Nicotinic Acetylcholine Receptors Study

Scorpion envenomation is a public health problem in Brazil, with most severe cases occuring in children under the age of 5 years (0.6% lethality). In fact, the toxic fractions of the Tityus serrulatus scorpion venom (TSSV) have greater permeability across the BBB of weanling rats when compared to adults. Although EEG alterations have been reported in up to 75% of pediatric severe cases, the role of the CNS in envenomation morbidity is still in debate. Our working hypothesis is that the neural substrates that play a major role in morbidity generate activity undetectable from EEG scalp leads.
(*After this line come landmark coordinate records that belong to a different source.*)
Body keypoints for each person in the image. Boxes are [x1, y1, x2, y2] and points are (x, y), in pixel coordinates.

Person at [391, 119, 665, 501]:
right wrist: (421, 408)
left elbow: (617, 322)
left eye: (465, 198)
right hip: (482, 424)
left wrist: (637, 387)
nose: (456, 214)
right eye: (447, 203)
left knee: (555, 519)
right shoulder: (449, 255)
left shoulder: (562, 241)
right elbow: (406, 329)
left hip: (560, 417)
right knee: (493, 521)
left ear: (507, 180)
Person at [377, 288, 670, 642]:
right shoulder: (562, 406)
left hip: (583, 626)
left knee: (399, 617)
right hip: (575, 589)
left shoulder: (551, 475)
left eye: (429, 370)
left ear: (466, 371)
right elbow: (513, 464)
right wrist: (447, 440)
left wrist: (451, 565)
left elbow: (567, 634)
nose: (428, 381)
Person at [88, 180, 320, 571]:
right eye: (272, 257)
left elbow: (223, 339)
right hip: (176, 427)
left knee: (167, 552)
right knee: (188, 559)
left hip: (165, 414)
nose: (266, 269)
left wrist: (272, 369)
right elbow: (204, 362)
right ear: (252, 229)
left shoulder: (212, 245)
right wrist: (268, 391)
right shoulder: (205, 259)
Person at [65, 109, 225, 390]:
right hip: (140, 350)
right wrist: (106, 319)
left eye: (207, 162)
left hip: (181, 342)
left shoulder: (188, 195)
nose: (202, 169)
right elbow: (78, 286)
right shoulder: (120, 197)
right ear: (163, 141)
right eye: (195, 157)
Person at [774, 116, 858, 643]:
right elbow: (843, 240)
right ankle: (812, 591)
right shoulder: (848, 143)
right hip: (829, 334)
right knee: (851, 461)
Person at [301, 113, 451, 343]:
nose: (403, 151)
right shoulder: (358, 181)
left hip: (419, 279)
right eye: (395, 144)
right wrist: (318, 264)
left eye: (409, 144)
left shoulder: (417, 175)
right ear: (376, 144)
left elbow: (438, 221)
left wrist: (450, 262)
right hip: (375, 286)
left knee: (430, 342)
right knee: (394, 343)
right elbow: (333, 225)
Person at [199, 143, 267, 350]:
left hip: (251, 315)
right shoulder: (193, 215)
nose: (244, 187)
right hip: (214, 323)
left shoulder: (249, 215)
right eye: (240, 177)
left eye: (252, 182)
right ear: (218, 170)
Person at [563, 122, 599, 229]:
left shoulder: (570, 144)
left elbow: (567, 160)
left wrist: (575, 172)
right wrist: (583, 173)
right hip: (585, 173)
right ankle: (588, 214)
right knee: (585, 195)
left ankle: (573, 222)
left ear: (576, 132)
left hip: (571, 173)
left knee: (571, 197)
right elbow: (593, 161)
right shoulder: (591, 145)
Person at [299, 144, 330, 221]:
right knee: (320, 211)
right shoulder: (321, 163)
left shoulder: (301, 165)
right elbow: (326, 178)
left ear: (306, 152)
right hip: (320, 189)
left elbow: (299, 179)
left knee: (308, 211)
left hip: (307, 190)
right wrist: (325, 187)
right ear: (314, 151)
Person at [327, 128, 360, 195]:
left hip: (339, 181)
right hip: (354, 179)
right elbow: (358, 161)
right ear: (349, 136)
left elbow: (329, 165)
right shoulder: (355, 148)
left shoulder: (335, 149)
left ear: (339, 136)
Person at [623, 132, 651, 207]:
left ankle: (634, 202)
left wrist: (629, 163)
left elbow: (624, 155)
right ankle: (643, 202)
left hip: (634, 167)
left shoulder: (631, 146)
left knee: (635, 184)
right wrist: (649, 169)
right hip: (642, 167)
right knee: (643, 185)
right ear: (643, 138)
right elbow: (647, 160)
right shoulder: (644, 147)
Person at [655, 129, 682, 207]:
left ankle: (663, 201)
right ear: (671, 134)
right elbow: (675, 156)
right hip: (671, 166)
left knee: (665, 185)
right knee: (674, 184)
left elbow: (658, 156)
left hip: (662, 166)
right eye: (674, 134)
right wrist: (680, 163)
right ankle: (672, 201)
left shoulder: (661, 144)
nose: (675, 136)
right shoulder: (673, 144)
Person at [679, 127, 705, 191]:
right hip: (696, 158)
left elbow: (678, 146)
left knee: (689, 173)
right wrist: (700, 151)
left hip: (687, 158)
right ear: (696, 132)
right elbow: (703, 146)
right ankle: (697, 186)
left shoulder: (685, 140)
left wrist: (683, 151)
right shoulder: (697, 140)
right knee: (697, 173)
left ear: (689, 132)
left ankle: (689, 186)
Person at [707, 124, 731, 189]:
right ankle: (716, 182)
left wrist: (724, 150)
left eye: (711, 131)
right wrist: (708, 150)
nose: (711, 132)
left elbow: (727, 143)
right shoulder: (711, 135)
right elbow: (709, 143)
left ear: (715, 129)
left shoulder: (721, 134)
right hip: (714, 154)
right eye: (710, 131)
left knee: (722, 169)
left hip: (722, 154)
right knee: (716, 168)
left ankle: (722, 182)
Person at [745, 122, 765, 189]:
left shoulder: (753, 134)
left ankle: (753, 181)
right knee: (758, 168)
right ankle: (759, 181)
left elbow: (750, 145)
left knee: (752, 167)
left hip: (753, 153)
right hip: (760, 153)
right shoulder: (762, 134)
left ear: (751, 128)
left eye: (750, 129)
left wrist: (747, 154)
Twenty one-day-old rats (n = 18) were injected s.c. with the deadliest toxic fraction of the TSSV, tityustoxin (TsTX; 2 × DL50 = 6 mg/kg). EEG leads were stereotaxicaly implanted in the nucleus of the solitary tract (NTS) and left parietal cortex. EEG and ECG were continuously monitored by a video EEG system until death or for a maximum period of 240 min. An experimental group pre-treated with carbamazepine (CBZ) was added in order to better access the cause–effect relationship between neural discharges and the systemic ECG alterations. High amplitude discharges in the NTS, which correlated to cardiac alterations, were recorded soon after administration of TsTX. Abnormal electrographic activity spread throughout the cortex only later in the recording. As expected, the CBZ treatment increased the latency for the first epileptiform discharge, decreased EEG/ECG alterations and increased the general survival time. In summary: peripheral scorpion toxin inoculation recruits brainstem involved in cardiovascular control and initial electrographic activity was undetectable from the cortical electrode.